• [WHAT TO PRODUCE]:
Working from the start of the listing, please write out exactly the lines through the one that holds "fx_px: 7861", both included, and omit all pictures.

DATA FOR THIS EXERCISE section start

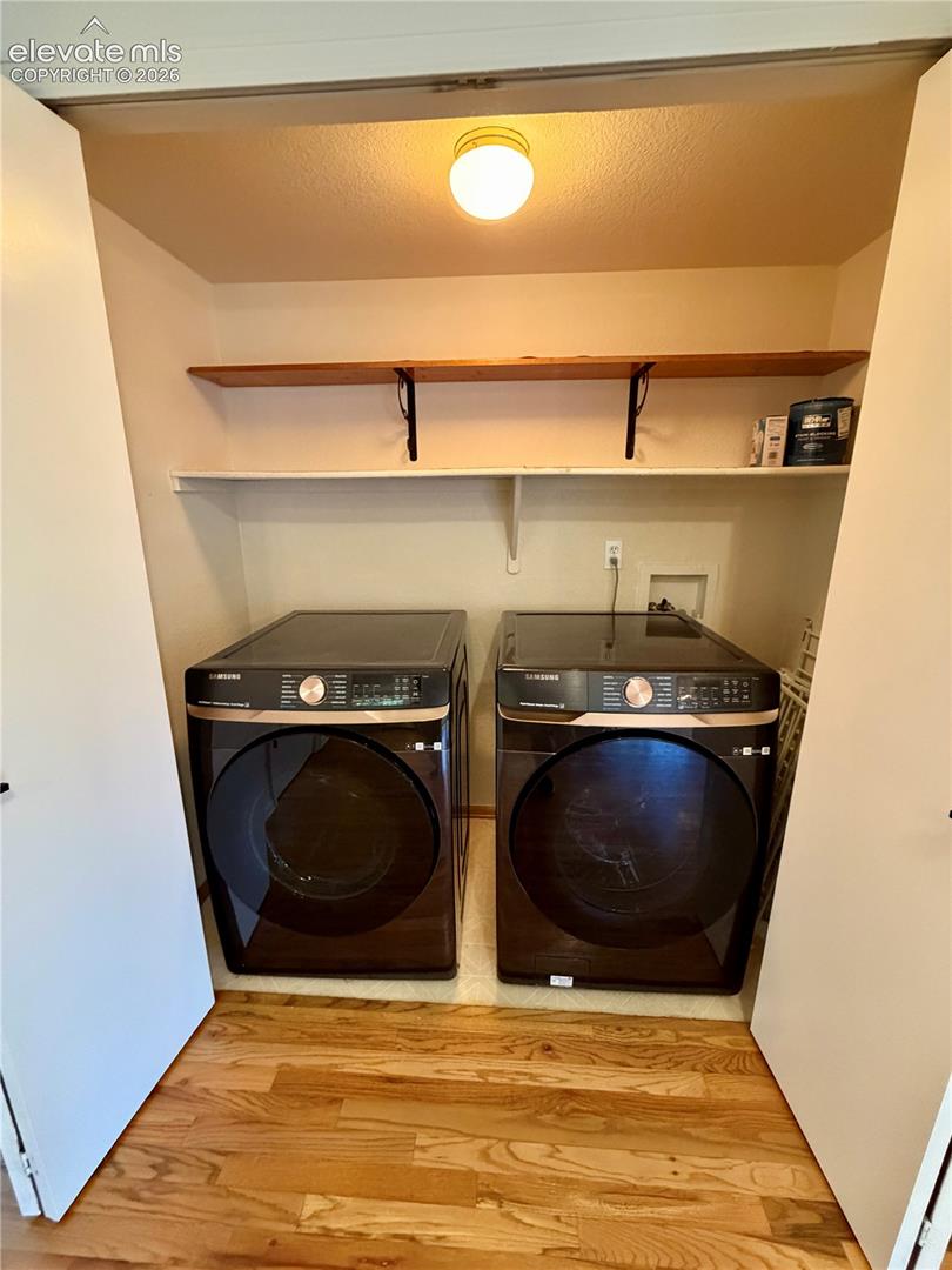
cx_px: 476
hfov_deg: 85.7
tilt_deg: -14.1
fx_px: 513
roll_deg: +0.5
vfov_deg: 102.1
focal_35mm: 14
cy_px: 635
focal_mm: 2.22
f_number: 2.2
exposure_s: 1/60
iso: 640
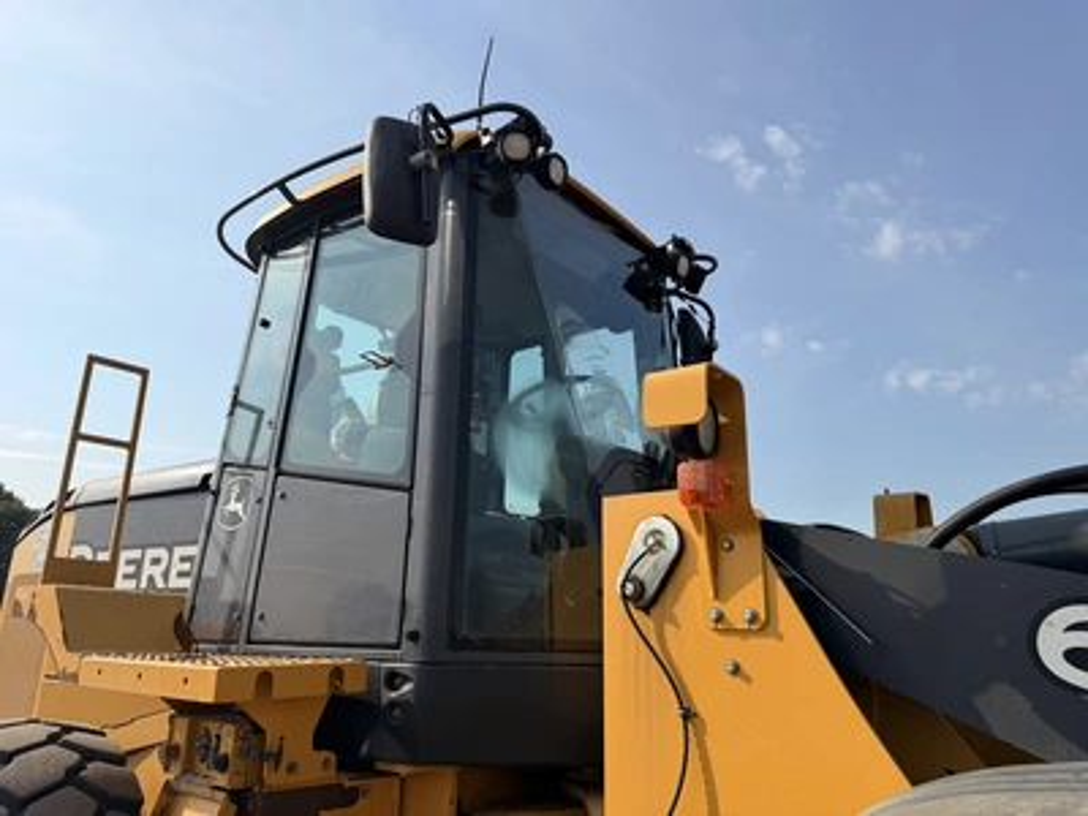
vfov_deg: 56.8
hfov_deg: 71.6
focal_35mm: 24
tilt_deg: +16.8
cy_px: 408
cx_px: 544
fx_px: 754
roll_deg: +0.6
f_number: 1.78
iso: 80
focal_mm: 6.76
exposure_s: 1/5714
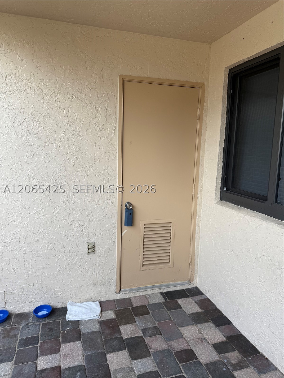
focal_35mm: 24
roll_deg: -2.1
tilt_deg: -7.7
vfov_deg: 71.6
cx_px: 142
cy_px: 189
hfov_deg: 56.8
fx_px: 263
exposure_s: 1/476
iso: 80
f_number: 1.78
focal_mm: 6.76
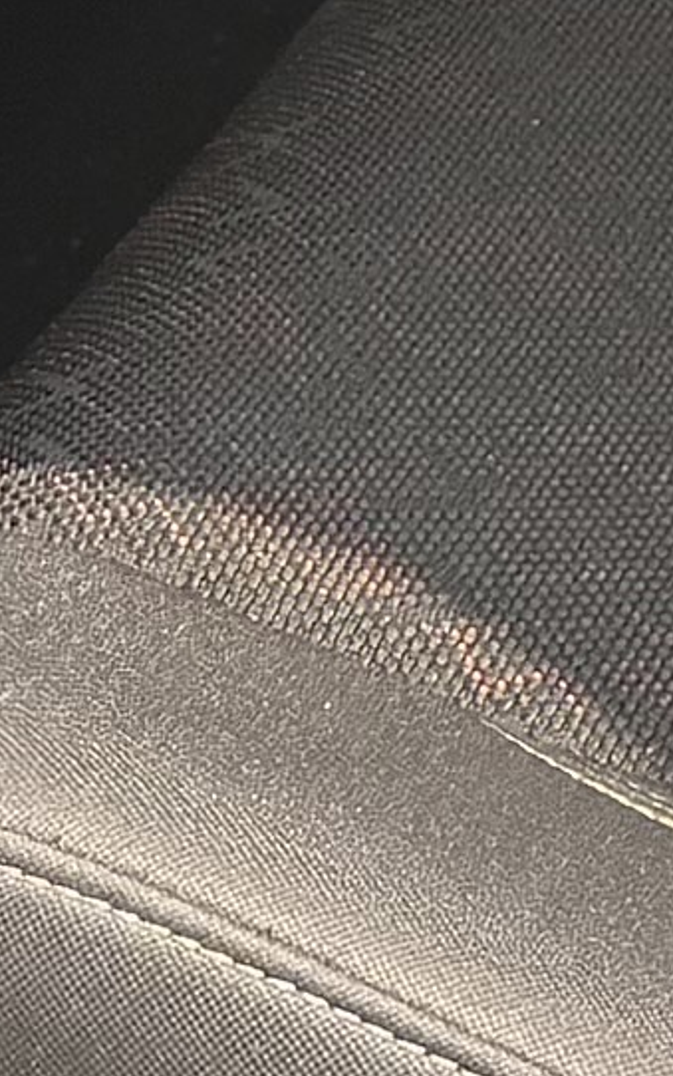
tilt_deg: -12.8
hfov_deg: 4.9
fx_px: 7861
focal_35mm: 268
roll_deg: -0.3
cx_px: 953
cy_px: -1010
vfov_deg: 7.5
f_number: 1.78
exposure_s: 1/567
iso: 100
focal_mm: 6.76
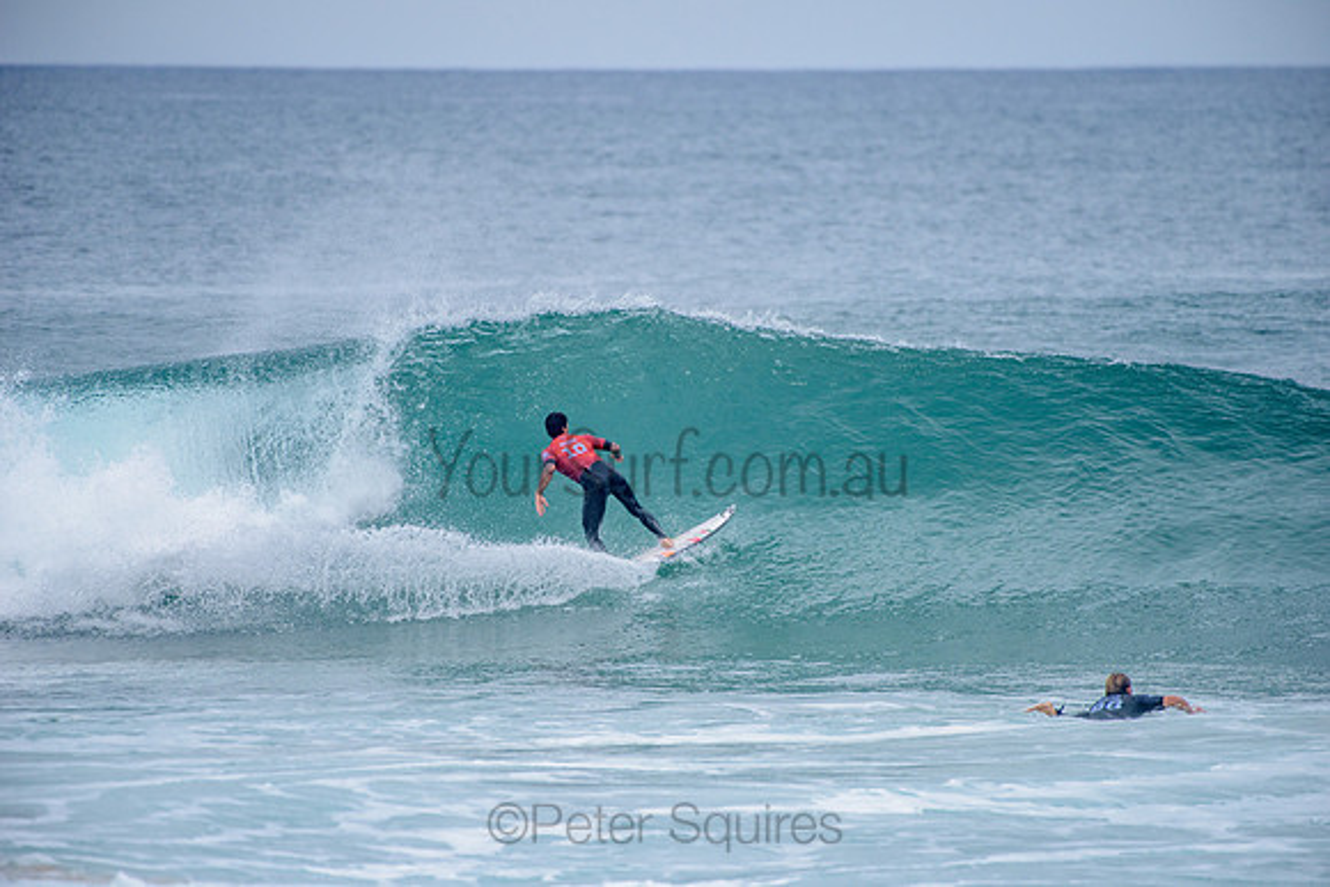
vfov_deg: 2.8
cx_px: 665
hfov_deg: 4.1
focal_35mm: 500
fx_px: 18476
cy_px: 444
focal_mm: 500
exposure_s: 1/2000
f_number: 5.6
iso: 280
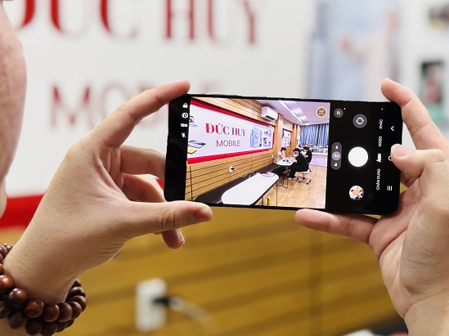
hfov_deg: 27.5
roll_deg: -0.3
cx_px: 324
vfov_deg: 21.0
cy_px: 141
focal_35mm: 70
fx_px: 907
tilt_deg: -3.3
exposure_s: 1/60
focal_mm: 6.76
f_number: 1.78
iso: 160
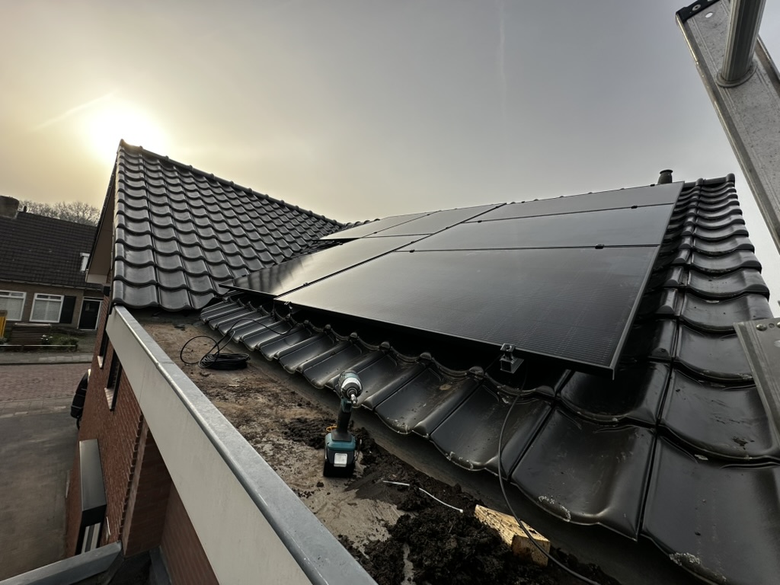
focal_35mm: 14
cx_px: 390
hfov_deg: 102.1
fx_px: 315
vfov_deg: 85.7
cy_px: 292
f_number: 2.2
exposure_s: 1/1233
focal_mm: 2.22
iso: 40
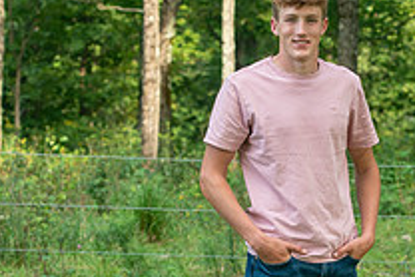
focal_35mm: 195
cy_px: 225
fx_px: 2249
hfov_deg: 10.5
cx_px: 305
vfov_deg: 7.0
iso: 400
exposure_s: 1/250
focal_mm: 70
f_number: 4.5
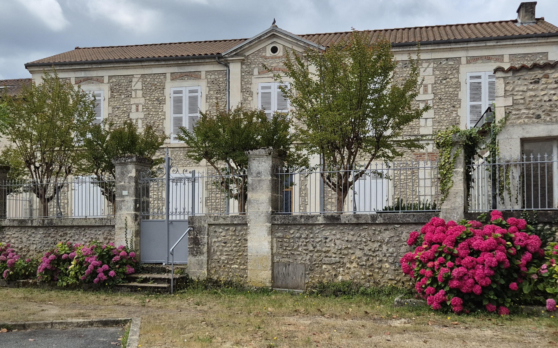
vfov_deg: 49.1
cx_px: 283
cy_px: 203
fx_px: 380
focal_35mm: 25
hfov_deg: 72.5
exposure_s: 1/1742
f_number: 1.8
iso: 25
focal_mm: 5.4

DATA FOR THIS EXERCISE section end

• [FINAL ANSWER]:
cx_px: 476
hfov_deg: 85.7
tilt_deg: -14.1
fx_px: 513
roll_deg: +0.5
vfov_deg: 102.1
focal_35mm: 14
cy_px: 635
focal_mm: 2.22
f_number: 2.2
exposure_s: 1/60
iso: 640
vfov_deg: 56.8
hfov_deg: 71.6
focal_35mm: 24
tilt_deg: +16.8
cy_px: 408
cx_px: 544
fx_px: 754
roll_deg: +0.6
f_number: 1.78
iso: 80
focal_mm: 6.76
exposure_s: 1/5714
focal_35mm: 24
roll_deg: -2.1
tilt_deg: -7.7
vfov_deg: 71.6
cx_px: 142
cy_px: 189
hfov_deg: 56.8
fx_px: 263
exposure_s: 1/476
iso: 80
f_number: 1.78
focal_mm: 6.76
tilt_deg: -12.8
hfov_deg: 4.9
fx_px: 7861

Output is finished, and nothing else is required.